The Commons Public Accounts Committee said troops fighting on the front line could be hit by shortages within 30 days if the system broke down.
In a highly critical report, the committee said the Ministry of Defence (MoD) accepted the IT systems used to manage the complex supply chain were "not adequate for the task".
As a result, the risk of failure of these warehouse inventory systems was considered "extremely high" - and was recently rated as "critical" by the MoD's Defence Logistics Board. The report said: "If these systems fail, then the result could be shortages at the front line within as little as 30 days."
The committee said the MoD had spent £75 million upgrading the systems considered to be at the highest risk. However, an £800 million programme to overhaul the entire warehouse inventory management system - known as the Future Logistics Information Services project - will not be complete until 2014.
In the meantime, the committee expressed concern that funding for the programme could be affected by cuts to the defence budget. It said: "We are very concerned that, until the systems are fully rolled out in 2014, the high risk of system failure will remain in systems that are critical to supporting front line troops."

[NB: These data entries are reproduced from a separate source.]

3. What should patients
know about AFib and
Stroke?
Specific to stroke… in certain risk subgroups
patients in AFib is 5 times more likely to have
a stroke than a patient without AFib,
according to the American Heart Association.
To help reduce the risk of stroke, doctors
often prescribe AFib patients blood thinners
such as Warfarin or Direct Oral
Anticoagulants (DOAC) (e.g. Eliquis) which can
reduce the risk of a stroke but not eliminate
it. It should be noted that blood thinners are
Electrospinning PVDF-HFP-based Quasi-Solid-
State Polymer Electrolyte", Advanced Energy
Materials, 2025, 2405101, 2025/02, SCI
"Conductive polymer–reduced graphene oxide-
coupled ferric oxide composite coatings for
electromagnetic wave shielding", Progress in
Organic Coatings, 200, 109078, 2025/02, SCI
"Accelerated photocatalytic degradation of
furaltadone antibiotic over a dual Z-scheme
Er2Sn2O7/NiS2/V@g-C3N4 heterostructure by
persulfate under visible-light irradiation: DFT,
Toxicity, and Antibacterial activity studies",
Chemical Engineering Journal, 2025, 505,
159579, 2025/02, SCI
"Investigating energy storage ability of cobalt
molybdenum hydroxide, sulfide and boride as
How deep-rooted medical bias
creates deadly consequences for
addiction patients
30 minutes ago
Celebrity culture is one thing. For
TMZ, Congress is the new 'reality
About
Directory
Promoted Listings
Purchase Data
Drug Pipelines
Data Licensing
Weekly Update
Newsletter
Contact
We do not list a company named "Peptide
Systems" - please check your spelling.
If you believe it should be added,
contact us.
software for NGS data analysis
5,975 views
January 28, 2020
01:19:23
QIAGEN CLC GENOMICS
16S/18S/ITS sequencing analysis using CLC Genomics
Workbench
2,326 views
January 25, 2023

Committee chairwoman Margaret Hodge said: "For 25 years, the department has promised this committee that it would resolve the long-standing problems associated with its supply chain: late deliveries, missed targets and inadequate cost information. Yet these problems persist."
Defence equipment minister Peter Luff said the Government was investing £800 million in the supply chain to ensure it was "as efficient and cost effective as possible".
"Ensuring our armed forces on the frontline have all they need is a top priority and there are no shortages in Afghanistan," he said.
"The complexity of supplying a conflict zone should not be underestimated and we have successfully kept our troops supplied, overcoming major challenges like the Icelandic ash cloud and disruption to overland supply routes in Afghanistan."